10. “Não pode um homem, no entanto, desprezar a riqueza quando ela está em seu próprio bolso?” Claro, também é de grande alma, quem vê riquezas amontoadas em torno de si e, depois de se perguntar longa e profundamente porque elas chegaram em sua posse, sorri e vê, em vez de sentir, que elas são suas. Significa muito não ser estragado pela intimidade com as riquezas e é verdadeiramente grande quem é pobre em meio às riquezas.

11. “Sim, mas eu não sei”, vem a objeção, “como o homem de quem você fala sofrerá a pobreza, se cair nela de repente?”. Nem eu, Epicuro, sei se o pobre de quem você fala vai desprezar as riquezas, se a pobreza, de repente, chegar a ele; portanto, no caso de ambos, é a mente que deve ser avaliada e devemos investigar se o seu homem está satisfeito com a sua pobreza e se o meu homem está descontente com suas riquezas.
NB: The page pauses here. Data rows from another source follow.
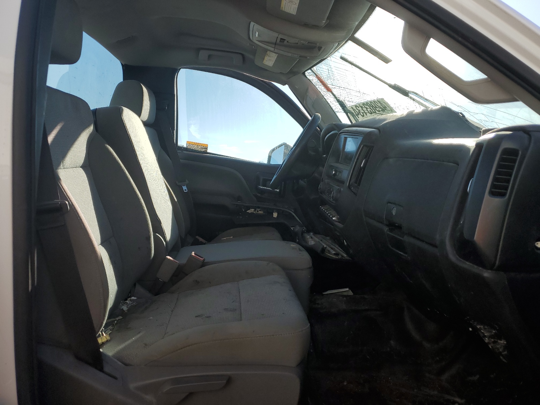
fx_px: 406
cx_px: 270
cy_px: 202
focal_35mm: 26
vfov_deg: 53.1
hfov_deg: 67.3
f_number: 1.5
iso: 50
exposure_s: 1/2500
A cama estreita e os trapos são uma prova fraca de suas boas intenções se não for deixado claro que a pessoa referida sofre essas provações não por necessidade, mas por escolha.

12. É, contudo, a marca de um espírito nobre não se precipitar em tais coisas por serem melhores, mas pô-las em prática, porque são desse modo fáceis de suportar. E são fáceis de suportar, Lucílio. Quando, no entanto, você chegar a elas depois de uma longa prova, elas são ainda agradáveis, pois contêm uma sensação de liberdade, sem a qual nada é agradável.
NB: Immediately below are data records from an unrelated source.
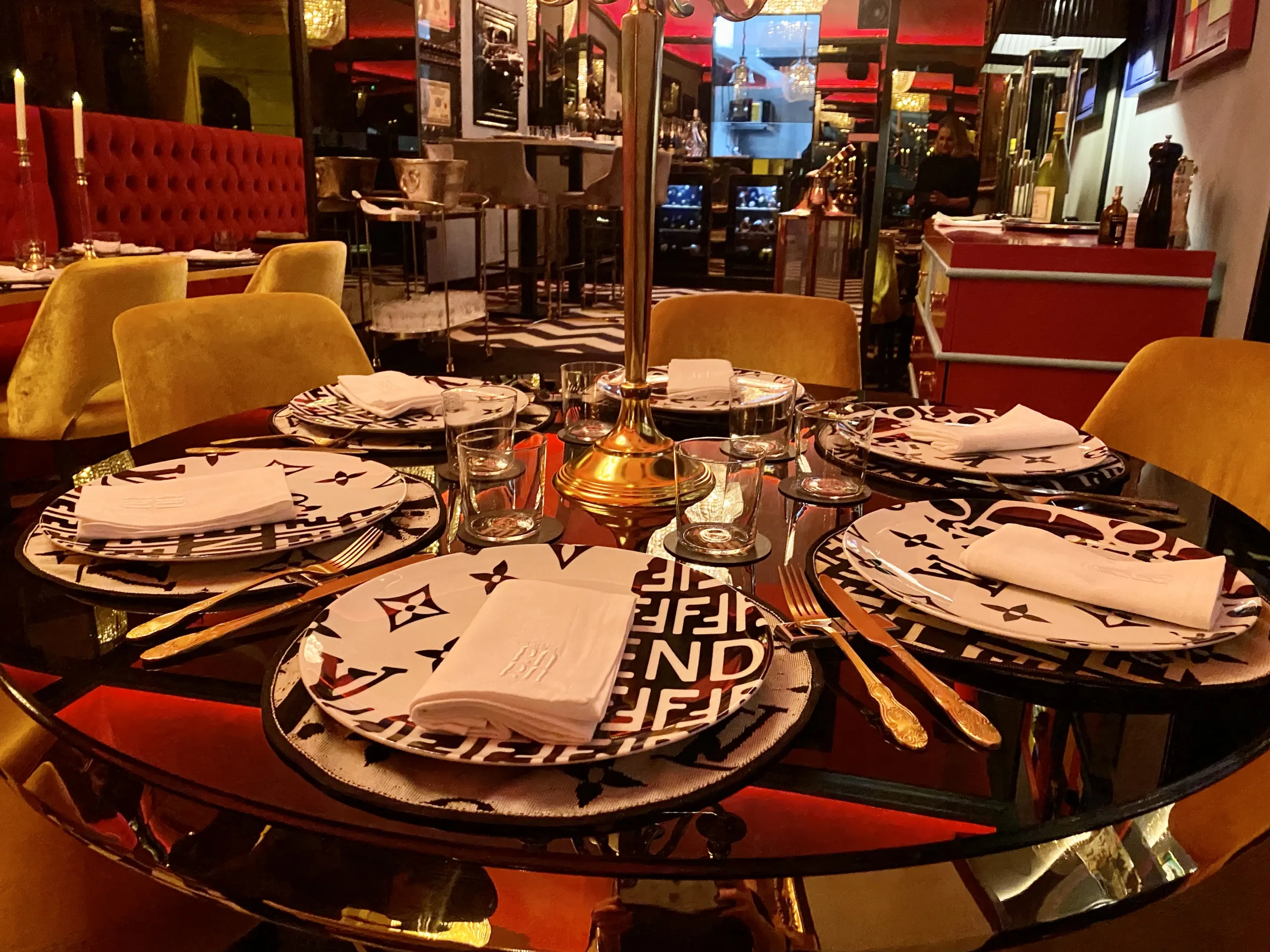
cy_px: 476
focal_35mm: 26
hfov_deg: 67.3
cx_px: 635
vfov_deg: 53.1
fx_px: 954
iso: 800
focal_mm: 4.25
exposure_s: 1/30
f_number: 1.8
13. Considero, conforme já lhe disse em outra carta,90 essencial fazer o que os grandes homens fazem com frequência: reservar alguns dias para nos prepararmos para a pobreza real por meio da pobreza simulada. Há mais razão para fazer isso, porque estamos impregnados de luxo e consideramos todos os deveres árduos e onerosos. Em vez disso, deixe a alma ser despertada de seu sono, ser estimulada e ser lembrada de que a natureza prescreveu muito pouco para nós. Nenhum homem nasce rico. Todo homem, quando vê pela primeira vez a luz, é condenado a se contentar com leite e trapos. Tal é o nosso começo e ainda assim chegamos a pensar que os reinos todos são muito pequenos para nós!91

Mantenha-se Forte. Mantenha-se Bem.


88 Sêneca aplica à sabedoria a mesma definição de amizade de Salústio, “ idem velle atque idem nolle, ea demui firma amicitia est”.

90 Ver neste volume, Carta XVIII, 5.

91 Adaptado do epigrama sobre Alexandre o Grande, “hic est quem non capit orbis” em Plutarco.